> **To do**: All of the lines below should be output exactly as shown.

(Records excerpted from a collection)
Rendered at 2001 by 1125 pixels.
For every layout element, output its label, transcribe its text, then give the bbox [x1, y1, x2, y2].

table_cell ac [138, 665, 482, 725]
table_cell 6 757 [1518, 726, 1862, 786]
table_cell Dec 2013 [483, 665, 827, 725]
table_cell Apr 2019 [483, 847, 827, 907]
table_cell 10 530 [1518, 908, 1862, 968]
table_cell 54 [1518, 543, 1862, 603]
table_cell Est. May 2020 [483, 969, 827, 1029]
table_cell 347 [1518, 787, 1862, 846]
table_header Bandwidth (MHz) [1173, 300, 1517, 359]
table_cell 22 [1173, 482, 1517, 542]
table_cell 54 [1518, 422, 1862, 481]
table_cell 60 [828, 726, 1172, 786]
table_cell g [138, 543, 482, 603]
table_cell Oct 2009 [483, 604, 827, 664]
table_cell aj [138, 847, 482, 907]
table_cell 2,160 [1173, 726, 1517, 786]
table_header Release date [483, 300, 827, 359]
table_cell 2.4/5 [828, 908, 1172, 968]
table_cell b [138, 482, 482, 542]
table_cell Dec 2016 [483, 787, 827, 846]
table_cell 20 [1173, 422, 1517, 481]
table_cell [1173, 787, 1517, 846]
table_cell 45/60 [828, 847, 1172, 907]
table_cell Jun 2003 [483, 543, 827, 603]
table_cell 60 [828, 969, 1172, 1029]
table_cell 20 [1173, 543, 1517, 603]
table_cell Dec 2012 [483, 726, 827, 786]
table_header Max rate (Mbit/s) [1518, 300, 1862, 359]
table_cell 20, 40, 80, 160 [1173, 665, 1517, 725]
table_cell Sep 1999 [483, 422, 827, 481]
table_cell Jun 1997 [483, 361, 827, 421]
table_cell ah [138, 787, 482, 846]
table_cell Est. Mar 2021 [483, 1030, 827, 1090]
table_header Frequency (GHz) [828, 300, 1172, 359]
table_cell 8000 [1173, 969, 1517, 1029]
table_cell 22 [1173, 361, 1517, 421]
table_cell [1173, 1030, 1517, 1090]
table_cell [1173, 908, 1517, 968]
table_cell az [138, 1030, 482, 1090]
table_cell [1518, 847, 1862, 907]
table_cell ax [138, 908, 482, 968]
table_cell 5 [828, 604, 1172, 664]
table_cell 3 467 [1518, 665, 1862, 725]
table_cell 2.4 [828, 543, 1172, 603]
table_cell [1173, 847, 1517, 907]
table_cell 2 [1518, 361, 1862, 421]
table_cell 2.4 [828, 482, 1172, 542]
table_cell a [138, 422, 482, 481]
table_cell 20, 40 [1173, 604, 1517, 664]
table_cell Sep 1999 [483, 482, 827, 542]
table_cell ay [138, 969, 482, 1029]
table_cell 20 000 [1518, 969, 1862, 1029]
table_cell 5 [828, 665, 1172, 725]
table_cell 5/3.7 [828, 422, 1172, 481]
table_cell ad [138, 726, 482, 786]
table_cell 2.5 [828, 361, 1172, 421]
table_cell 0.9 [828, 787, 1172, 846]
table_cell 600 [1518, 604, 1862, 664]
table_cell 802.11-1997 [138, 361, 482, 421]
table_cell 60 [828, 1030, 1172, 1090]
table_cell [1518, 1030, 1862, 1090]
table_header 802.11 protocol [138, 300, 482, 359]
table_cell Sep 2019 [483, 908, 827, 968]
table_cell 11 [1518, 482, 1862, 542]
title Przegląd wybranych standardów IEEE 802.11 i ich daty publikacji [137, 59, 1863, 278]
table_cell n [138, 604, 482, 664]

> **Problem solution**:
Rendered at 2001 by 1125 pixels.
For every layout element, output its label, transcribe its text, then give the bbox [x1, y1, x2, y2].

table_cell ac [138, 665, 482, 725]
table_cell 6 757 [1518, 726, 1862, 786]
table_cell Dec 2013 [483, 665, 827, 725]
table_cell Apr 2019 [483, 847, 827, 907]
table_cell 10 530 [1518, 908, 1862, 968]
table_cell 54 [1518, 543, 1862, 603]
table_cell Est. May 2020 [483, 969, 827, 1029]
table_cell 347 [1518, 787, 1862, 846]
table_header Bandwidth (MHz) [1173, 300, 1517, 359]
table_cell 22 [1173, 482, 1517, 542]
table_cell 54 [1518, 422, 1862, 481]
table_cell 60 [828, 726, 1172, 786]
table_cell g [138, 543, 482, 603]
table_cell Oct 2009 [483, 604, 827, 664]
table_cell aj [138, 847, 482, 907]
table_cell 2,160 [1173, 726, 1517, 786]
table_header Release date [483, 300, 827, 359]
table_cell 2.4/5 [828, 908, 1172, 968]
table_cell b [138, 482, 482, 542]
table_cell Dec 2016 [483, 787, 827, 846]
table_cell 20 [1173, 422, 1517, 481]
table_cell [1173, 787, 1517, 846]
table_cell 45/60 [828, 847, 1172, 907]
table_cell Jun 2003 [483, 543, 827, 603]
table_cell 60 [828, 969, 1172, 1029]
table_cell 20 [1173, 543, 1517, 603]
table_cell Dec 2012 [483, 726, 827, 786]
table_header Max rate (Mbit/s) [1518, 300, 1862, 359]
table_cell 20, 40, 80, 160 [1173, 665, 1517, 725]
table_cell Sep 1999 [483, 422, 827, 481]
table_cell Jun 1997 [483, 361, 827, 421]
table_cell ah [138, 787, 482, 846]
table_cell Est. Mar 2021 [483, 1030, 827, 1090]
table_header Frequency (GHz) [828, 300, 1172, 359]
table_cell 8000 [1173, 969, 1517, 1029]
table_cell 22 [1173, 361, 1517, 421]
table_cell [1173, 1030, 1517, 1090]
table_cell [1173, 908, 1517, 968]
table_cell az [138, 1030, 482, 1090]
table_cell [1518, 847, 1862, 907]
table_cell ax [138, 908, 482, 968]
table_cell 5 [828, 604, 1172, 664]
table_cell 3 467 [1518, 665, 1862, 725]
table_cell 2.4 [828, 543, 1172, 603]
table_cell [1173, 847, 1517, 907]
table_cell 2 [1518, 361, 1862, 421]
table_cell 2.4 [828, 482, 1172, 542]
table_cell a [138, 422, 482, 481]
table_cell 20, 40 [1173, 604, 1517, 664]
table_cell Sep 1999 [483, 482, 827, 542]
table_cell ay [138, 969, 482, 1029]
table_cell 20 000 [1518, 969, 1862, 1029]
table_cell 5 [828, 665, 1172, 725]
table_cell 5/3.7 [828, 422, 1172, 481]
table_cell ad [138, 726, 482, 786]
table_cell 2.5 [828, 361, 1172, 421]
table_cell 0.9 [828, 787, 1172, 846]
table_cell 600 [1518, 604, 1862, 664]
table_cell 802.11-1997 [138, 361, 482, 421]
table_cell 60 [828, 1030, 1172, 1090]
table_cell [1518, 1030, 1862, 1090]
table_header 802.11 protocol [138, 300, 482, 359]
table_cell Sep 2019 [483, 908, 827, 968]
table_cell 11 [1518, 482, 1862, 542]
title Przegląd wybranych standardów IEEE 802.11 i ich daty publikacji [137, 59, 1863, 278]
table_cell n [138, 604, 482, 664]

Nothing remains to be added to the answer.